Meski demikian, pihaknya tak lelah mengimbau warga pedagang dan pembeli agar menataati ketentuan prokes dengan menambah jumlah personil pengawas dari aparatur sipil negara (ASN) dari dinas atau instansi di luar Dinas Perdagangan Koperasi dan UKM Kabupaten Tegal.
“Kami terjunkan personil tambahan dari kalangan ASN untuk mengambil tugas piket di pasar. Membantu petugas pasar dalam membina pedagang dan mengingatkan warga pengunjung pasar selalu mencuci tangan sebelum dan setelah beraktifitas di pasar serta memastikan maskernya selalu dipakai, tidak melorot, minimal itu,” kata Umi.

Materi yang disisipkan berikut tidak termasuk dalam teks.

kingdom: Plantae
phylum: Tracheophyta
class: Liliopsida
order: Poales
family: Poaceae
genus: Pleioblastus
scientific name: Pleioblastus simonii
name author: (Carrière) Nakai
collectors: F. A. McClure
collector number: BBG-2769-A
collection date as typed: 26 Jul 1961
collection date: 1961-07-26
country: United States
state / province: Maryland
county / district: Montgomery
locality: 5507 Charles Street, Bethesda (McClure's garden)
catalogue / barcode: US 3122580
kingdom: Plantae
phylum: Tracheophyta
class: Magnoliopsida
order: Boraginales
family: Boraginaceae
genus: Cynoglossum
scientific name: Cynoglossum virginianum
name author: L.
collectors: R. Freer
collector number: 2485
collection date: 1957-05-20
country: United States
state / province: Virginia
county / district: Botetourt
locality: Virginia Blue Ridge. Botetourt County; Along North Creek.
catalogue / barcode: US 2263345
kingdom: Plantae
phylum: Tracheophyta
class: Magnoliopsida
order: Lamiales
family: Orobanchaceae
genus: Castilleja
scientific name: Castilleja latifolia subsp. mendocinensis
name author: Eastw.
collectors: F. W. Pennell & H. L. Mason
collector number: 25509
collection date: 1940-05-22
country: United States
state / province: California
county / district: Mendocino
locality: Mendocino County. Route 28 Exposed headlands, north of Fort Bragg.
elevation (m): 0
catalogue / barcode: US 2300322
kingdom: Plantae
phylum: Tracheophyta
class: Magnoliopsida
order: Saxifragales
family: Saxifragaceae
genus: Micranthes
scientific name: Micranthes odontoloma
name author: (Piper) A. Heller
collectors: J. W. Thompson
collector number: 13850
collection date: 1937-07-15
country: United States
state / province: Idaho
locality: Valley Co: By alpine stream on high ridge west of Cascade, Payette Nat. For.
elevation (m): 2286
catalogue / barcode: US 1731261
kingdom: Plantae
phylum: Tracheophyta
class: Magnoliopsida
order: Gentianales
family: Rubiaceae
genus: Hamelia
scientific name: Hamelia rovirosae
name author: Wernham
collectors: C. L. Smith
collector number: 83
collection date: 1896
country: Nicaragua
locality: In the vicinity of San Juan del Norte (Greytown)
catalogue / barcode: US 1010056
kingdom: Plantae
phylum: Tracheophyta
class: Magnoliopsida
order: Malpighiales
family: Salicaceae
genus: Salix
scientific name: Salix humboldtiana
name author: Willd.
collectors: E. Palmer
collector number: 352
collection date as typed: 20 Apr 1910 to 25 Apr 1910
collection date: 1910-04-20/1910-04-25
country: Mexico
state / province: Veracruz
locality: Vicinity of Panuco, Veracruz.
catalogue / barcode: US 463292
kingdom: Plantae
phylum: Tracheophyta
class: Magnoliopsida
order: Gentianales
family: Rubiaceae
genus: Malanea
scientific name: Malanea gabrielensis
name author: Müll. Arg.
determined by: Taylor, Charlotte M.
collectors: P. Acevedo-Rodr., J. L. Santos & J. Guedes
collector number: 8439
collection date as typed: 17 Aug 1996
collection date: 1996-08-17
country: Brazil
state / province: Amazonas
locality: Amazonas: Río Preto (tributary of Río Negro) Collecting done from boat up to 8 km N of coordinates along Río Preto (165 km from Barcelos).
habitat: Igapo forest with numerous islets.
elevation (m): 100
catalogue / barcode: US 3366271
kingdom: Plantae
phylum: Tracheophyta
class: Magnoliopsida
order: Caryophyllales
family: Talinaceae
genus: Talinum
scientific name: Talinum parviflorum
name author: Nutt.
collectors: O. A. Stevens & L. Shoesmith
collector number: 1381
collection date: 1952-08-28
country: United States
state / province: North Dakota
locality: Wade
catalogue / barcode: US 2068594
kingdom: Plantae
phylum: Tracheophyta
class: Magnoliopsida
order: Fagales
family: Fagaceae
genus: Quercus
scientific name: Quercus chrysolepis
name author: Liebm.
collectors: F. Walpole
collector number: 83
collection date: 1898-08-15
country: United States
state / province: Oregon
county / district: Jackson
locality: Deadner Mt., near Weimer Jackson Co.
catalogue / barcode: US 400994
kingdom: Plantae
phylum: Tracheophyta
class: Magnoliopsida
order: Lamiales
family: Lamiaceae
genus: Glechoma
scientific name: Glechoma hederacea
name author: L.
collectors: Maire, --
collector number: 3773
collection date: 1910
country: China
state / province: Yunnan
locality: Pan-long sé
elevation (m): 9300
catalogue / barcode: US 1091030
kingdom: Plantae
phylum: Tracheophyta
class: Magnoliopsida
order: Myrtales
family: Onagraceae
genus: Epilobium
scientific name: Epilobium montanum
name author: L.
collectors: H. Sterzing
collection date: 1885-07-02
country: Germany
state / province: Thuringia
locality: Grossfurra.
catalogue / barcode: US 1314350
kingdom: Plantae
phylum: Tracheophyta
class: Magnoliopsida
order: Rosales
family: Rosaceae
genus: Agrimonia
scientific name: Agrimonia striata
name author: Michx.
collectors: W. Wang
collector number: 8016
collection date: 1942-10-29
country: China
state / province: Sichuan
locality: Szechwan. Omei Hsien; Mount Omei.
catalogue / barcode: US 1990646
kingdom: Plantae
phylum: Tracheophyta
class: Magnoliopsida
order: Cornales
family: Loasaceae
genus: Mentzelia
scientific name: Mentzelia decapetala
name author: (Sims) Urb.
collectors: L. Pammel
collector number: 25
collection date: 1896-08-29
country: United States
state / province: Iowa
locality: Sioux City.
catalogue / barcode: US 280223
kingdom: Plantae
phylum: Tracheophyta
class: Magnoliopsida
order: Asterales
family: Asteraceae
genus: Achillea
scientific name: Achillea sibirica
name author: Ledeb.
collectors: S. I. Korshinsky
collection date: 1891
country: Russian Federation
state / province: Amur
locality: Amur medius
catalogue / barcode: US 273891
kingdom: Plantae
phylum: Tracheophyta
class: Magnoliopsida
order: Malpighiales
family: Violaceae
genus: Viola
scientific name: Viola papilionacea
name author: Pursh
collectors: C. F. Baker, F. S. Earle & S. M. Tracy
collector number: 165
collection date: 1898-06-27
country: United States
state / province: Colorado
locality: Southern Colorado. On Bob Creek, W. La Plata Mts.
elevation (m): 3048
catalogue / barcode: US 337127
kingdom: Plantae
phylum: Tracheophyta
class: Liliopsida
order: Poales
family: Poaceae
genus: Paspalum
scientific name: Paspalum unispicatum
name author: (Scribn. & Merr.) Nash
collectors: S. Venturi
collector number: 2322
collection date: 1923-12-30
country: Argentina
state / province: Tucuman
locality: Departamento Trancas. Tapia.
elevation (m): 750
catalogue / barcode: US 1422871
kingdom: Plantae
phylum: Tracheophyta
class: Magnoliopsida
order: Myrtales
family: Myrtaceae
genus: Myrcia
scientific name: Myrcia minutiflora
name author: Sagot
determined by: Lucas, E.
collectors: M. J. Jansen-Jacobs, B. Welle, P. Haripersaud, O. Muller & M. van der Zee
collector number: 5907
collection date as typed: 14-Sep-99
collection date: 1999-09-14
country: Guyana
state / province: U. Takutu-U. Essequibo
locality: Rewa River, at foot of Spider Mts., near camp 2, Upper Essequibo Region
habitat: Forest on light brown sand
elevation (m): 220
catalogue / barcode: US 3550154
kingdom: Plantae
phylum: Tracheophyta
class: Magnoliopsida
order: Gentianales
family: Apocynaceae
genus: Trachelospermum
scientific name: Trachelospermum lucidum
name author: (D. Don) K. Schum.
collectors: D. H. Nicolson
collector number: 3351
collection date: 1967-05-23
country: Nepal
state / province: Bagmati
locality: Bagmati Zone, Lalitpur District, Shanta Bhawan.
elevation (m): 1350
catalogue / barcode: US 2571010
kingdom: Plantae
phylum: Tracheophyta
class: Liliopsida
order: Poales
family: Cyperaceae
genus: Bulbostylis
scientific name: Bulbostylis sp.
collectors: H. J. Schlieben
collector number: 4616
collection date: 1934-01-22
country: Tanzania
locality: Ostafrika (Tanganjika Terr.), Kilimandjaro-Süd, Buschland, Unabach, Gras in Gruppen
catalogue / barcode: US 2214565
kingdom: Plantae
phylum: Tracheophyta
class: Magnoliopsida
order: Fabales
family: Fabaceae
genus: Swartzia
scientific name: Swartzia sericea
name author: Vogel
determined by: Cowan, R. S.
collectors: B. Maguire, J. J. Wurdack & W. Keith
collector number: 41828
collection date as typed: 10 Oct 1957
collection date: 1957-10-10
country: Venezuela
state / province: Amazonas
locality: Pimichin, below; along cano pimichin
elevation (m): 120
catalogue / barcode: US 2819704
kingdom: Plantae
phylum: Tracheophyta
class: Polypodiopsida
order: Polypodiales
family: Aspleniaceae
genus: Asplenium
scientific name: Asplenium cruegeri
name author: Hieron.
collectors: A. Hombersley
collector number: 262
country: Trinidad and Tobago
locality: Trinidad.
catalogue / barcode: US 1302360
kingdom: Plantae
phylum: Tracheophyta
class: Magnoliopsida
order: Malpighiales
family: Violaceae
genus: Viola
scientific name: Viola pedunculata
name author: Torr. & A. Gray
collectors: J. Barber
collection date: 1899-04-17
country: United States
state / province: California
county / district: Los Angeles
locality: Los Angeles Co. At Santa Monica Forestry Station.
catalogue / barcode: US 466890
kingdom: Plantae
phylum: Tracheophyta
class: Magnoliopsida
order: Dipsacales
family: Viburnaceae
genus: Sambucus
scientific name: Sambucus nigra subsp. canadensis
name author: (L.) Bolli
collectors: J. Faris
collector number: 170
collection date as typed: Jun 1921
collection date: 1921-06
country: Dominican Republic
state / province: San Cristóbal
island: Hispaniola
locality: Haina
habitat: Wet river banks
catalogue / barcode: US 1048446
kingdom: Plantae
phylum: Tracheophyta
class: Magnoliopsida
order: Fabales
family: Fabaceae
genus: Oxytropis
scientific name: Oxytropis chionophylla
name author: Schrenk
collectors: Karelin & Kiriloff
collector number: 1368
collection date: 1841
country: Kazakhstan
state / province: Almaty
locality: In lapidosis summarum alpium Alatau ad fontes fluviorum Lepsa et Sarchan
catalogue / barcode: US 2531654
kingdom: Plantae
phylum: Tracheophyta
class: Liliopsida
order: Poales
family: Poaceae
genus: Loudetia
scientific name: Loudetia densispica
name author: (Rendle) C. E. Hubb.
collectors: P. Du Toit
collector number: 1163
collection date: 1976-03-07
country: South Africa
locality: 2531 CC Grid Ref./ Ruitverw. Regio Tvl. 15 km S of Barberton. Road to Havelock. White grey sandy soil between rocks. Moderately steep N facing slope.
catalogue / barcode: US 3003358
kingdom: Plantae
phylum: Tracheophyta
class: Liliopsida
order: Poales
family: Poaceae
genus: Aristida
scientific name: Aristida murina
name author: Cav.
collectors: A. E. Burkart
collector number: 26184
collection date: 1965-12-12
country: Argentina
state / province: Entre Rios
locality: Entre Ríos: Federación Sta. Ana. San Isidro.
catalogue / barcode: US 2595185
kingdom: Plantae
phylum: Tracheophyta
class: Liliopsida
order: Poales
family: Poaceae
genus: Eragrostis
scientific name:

Upaya lain untuk mencegah penularan Covid-19, lanjut Umi, adalah melakukan penyemprotan disinfektan di pasar. “Seminggu sekali, setelah pasar tutup, biasanya di atas jam 12.00, dari relawan PMI (Palang Merah Indonesia) Kabupaten Tegal melakukan penyemprotan cairan disinfektan lingkungan pasar,” ujarnya.
Tidak hanya itu, pada peninjauan ini Umi juga mengajak kepala dinas yang ikut serta dalam rombongan untuk belanja di pedagang pasar. Terlihat, Umi memborong kerupuk antor, dawet beras, pisang, sayuran, cabe, bawang merah, bawang putih dan beberapa bumbu dapur lainnya.